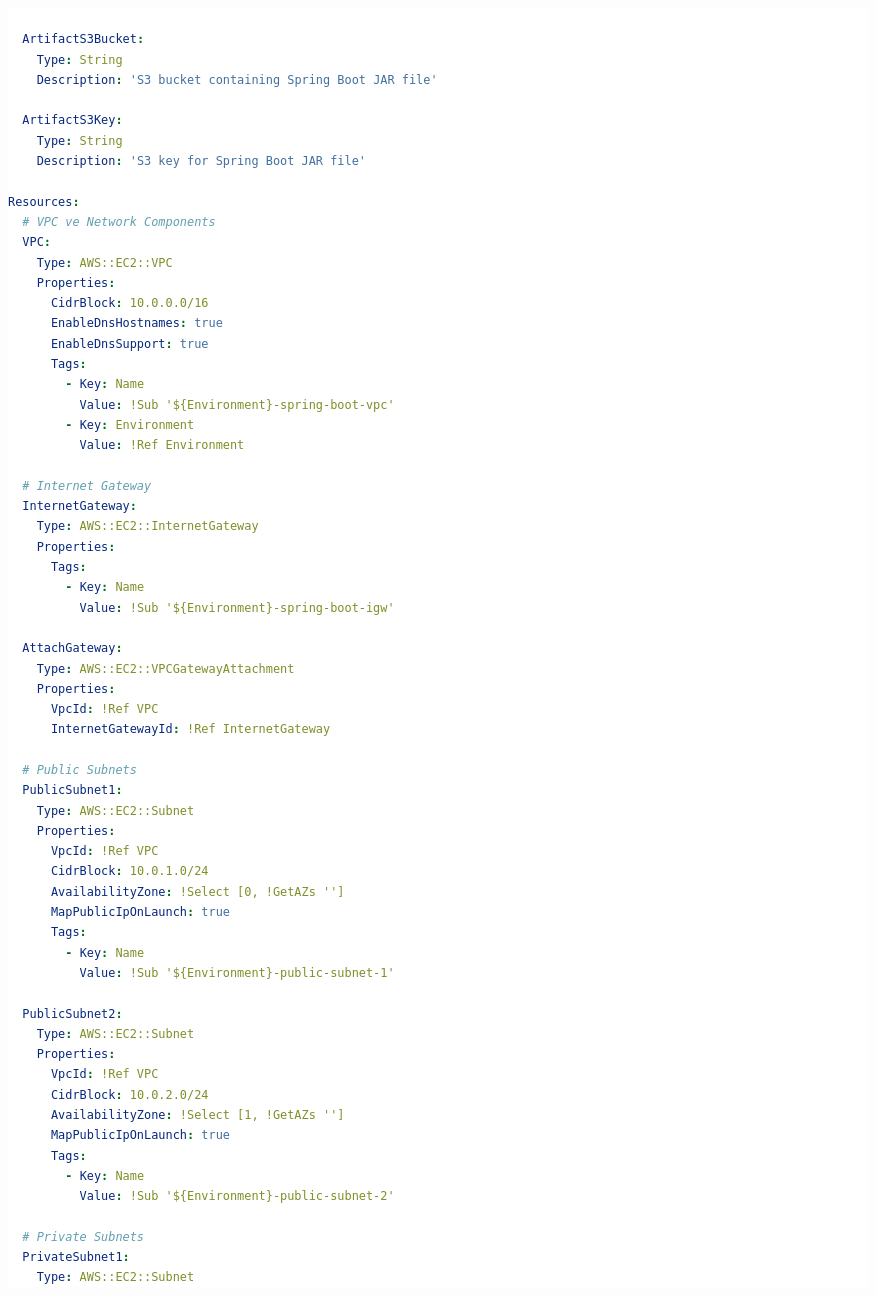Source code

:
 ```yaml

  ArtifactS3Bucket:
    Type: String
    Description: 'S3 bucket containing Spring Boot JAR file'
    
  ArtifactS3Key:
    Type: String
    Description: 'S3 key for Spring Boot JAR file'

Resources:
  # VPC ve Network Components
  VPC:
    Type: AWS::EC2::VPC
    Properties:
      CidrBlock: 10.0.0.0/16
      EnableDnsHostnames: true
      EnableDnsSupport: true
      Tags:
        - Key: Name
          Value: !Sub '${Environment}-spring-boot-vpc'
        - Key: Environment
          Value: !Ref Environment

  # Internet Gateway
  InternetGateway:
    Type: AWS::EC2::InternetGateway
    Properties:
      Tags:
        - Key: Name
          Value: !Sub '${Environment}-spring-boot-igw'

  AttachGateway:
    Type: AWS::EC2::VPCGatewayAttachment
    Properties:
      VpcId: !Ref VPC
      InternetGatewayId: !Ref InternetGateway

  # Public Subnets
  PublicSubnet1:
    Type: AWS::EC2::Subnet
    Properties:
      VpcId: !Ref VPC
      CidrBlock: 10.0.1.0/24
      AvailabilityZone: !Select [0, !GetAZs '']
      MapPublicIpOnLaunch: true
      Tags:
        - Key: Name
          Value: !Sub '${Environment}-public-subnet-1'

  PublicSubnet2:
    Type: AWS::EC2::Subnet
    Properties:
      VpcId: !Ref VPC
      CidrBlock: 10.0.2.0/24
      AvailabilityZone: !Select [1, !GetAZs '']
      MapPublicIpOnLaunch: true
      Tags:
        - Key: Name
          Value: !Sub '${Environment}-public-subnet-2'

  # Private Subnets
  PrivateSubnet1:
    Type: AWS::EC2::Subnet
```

------------------------------------

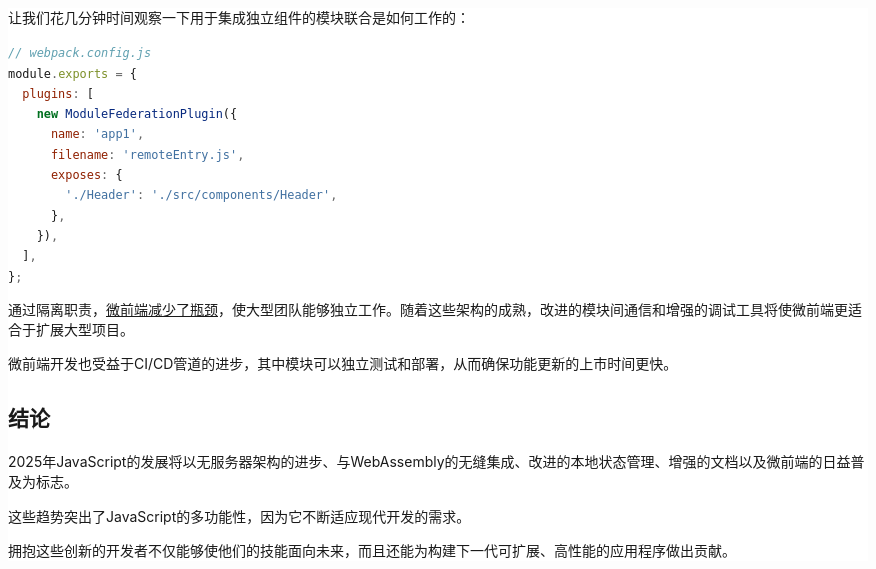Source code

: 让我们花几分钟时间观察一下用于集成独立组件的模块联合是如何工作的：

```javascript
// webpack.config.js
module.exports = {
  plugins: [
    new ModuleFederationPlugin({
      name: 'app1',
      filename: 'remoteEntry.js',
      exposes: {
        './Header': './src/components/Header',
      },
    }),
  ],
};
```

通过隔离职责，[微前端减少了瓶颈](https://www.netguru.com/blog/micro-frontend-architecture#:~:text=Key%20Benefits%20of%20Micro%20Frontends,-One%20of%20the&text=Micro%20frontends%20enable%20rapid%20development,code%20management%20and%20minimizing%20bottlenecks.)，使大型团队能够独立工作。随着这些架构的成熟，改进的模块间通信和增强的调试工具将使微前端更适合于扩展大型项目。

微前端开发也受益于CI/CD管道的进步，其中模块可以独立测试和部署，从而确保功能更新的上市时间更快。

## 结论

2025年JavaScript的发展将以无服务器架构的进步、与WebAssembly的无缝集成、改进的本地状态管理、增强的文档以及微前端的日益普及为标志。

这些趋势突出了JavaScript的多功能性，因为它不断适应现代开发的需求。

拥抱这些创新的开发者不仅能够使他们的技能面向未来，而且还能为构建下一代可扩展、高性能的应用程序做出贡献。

------------------------------------

- WHAT TO PRODUCE
For each line above that contains the word "GetAZs", make a copy.

- WRITTEN ANSWER
      AvailabilityZone: !Select [0, !GetAZs '']
      AvailabilityZone: !Select [1, !GetAZs '']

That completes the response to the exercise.